2.2.  Lossy links - Design of link layer protocol based on radio
                    requirements

   If the radio link characteristics are not considered in the link
   layer design, the services will be more costly, or the performance in
   terms of speech quality will be poor. The design of current protocols
   is based on the transmission characteristics of fixed networks, so
   these are not well suited to the radio requirements. A good trade-off
   between the requirements of transmission (BER and packet loss) and
   the design of the protocols is crucial.

   The quality in a radio system (expressed for instance as the BER)
   typically changes from one 20 ms radio frame to another due to fading
   in the radio channel. For example, in a cellular system where the
   target BER has been set to 10e-3, the BER might vary, roughly
   speaking, from 10e-4 to 10e-2. However, the average BER will equal
   the target BER. Thus, for the system capacity to remain unaffected,
   the link layer protocols and speech coders must tolerate that the BER
   exceeds the BER target for limited periods of time.

# Job 1
Write out the rows below word for word, starting at the first row and ending with the line that contains "රාජ්‍ය නිලධාරීන්ගේ වැරදි තීරණවලට".

# Given information
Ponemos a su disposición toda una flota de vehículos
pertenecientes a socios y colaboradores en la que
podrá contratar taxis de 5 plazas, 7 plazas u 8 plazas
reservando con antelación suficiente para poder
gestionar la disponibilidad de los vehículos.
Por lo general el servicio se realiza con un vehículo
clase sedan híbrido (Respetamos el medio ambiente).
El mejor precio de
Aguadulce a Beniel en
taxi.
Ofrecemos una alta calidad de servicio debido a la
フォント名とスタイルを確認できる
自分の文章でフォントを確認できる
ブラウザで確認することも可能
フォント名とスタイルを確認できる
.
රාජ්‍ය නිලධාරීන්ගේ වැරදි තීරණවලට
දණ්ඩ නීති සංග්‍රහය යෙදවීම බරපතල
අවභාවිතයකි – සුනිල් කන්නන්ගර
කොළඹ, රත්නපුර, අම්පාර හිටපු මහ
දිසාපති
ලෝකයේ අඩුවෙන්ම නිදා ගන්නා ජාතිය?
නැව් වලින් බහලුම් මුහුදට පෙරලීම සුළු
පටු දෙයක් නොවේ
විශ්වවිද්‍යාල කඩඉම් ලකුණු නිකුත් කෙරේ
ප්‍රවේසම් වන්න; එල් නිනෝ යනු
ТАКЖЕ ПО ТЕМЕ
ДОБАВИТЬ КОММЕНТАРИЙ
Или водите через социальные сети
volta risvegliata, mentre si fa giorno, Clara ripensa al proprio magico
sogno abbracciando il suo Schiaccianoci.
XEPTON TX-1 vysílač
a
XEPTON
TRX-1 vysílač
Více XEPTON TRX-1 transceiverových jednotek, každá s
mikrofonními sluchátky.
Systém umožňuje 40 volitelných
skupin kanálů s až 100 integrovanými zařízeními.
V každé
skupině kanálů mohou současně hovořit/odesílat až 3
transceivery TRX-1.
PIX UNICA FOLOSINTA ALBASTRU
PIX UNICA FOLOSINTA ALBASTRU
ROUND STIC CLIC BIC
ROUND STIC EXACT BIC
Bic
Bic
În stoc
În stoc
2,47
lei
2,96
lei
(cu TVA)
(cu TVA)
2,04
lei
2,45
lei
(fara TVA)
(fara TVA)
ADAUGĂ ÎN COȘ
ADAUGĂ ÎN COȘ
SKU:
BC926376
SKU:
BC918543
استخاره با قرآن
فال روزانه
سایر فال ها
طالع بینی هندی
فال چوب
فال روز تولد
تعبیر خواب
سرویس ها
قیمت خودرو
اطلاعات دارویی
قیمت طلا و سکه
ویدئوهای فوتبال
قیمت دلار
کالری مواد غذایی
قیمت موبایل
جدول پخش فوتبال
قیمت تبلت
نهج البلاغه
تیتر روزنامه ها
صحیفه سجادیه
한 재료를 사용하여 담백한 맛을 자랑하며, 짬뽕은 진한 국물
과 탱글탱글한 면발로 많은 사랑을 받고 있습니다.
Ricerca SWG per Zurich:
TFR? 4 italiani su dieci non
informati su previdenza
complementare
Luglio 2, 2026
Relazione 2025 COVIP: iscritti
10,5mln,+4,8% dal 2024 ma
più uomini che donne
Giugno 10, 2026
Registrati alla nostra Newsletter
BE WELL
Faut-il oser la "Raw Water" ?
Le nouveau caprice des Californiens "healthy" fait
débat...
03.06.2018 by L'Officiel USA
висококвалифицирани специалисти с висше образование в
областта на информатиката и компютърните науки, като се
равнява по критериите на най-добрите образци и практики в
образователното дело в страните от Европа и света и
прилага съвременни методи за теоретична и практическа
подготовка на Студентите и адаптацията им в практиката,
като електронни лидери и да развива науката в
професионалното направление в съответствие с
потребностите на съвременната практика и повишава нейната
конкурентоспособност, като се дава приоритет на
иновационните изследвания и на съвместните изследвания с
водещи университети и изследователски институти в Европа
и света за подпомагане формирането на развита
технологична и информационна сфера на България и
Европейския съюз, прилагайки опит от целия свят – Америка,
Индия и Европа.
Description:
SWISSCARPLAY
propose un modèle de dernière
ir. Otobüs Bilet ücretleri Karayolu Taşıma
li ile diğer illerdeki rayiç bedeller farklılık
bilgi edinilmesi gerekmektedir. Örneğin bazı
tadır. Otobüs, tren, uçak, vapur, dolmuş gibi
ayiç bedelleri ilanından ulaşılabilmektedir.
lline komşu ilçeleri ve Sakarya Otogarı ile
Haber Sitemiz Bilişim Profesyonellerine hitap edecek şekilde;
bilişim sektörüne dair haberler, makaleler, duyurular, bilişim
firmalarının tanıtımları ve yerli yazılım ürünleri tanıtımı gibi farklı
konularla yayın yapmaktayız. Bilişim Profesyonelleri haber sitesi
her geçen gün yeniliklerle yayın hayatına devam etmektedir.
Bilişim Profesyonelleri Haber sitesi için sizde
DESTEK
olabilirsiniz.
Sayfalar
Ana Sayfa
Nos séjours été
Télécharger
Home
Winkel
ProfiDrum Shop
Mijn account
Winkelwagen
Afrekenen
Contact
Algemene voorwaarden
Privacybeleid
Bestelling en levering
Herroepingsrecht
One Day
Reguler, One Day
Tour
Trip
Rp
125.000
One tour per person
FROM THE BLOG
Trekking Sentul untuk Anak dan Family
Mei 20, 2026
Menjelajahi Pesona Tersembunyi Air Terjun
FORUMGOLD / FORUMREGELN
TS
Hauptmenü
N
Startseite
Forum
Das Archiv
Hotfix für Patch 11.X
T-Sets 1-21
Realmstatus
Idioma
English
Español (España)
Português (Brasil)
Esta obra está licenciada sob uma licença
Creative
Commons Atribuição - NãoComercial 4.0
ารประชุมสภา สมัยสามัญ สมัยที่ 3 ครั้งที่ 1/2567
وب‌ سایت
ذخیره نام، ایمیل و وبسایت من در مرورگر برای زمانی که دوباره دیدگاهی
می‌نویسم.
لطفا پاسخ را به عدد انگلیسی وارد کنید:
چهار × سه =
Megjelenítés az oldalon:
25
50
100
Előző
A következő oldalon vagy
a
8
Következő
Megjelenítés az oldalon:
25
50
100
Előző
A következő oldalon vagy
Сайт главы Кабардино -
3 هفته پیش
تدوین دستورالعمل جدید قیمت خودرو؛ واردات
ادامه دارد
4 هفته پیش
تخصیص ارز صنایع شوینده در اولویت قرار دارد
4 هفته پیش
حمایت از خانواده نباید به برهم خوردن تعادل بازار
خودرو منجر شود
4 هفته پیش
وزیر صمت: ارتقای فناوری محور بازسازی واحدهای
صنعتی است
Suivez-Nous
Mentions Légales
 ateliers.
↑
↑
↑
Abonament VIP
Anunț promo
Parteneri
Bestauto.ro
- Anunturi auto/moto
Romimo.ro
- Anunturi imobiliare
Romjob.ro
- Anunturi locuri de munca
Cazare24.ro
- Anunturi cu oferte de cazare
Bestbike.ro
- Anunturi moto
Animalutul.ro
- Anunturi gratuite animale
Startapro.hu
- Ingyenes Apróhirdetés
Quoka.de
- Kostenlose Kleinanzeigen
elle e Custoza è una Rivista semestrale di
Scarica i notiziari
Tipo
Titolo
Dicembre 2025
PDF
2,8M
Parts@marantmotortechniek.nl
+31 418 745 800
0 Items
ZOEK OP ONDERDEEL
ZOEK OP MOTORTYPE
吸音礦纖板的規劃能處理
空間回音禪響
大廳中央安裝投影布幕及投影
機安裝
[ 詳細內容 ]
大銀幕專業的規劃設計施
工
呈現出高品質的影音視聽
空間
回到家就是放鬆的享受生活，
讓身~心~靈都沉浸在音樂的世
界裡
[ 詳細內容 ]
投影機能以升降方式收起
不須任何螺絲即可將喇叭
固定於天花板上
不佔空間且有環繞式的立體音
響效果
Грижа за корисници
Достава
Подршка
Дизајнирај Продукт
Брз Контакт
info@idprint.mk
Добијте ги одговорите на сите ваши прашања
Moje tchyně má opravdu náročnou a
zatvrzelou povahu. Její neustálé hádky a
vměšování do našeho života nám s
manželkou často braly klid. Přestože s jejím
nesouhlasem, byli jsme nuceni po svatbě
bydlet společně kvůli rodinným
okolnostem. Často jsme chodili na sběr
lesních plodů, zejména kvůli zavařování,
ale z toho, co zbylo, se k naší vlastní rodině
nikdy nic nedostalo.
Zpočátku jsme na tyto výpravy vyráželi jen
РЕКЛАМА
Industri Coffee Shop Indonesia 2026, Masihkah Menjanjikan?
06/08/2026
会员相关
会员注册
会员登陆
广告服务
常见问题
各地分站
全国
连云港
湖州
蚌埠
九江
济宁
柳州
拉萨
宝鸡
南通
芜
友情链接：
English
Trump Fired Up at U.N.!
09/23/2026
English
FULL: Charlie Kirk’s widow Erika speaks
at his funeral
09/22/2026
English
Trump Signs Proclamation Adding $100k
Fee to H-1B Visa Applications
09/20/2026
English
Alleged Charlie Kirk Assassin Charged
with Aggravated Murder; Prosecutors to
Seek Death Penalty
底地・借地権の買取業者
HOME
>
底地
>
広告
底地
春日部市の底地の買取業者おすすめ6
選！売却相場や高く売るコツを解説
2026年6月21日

# Job 2
From the passage on lossy radio links above, copy the part that opens with the words "The quality in" and closes with "periods of time.", keeping every word unchanged.

# Answer space 1
Ponemos a su disposición toda una flota de vehículos
pertenecientes a socios y colaboradores en la que
podrá contratar taxis de 5 plazas, 7 plazas u 8 plazas
reservando con antelación suficiente para poder
gestionar la disponibilidad de los vehículos.
Por lo general el servicio se realiza con un vehículo
clase sedan híbrido (Respetamos el medio ambiente).
El mejor precio de
Aguadulce a Beniel en
taxi.
Ofrecemos una alta calidad de servicio debido a la
フォント名とスタイルを確認できる
自分の文章でフォントを確認できる
ブラウザで確認することも可能
フォント名とスタイルを確認できる
.
රාජ්‍ය නිලධාරීන්ගේ වැරදි තීරණවලට

# Answer space 2
The quality in a radio system (expressed for instance as the BER)
   typically changes from one 20 ms radio frame to another due to fading
   in the radio channel. For example, in a cellular system where the
   target BER has been set to 10e-3, the BER might vary, roughly
   speaking, from 10e-4 to 10e-2. However, the average BER will equal
   the target BER. Thus, for the system capacity to remain unaffected,
   the link layer protocols and speech coders must tolerate that the BER
   exceeds the BER target for limited periods of time.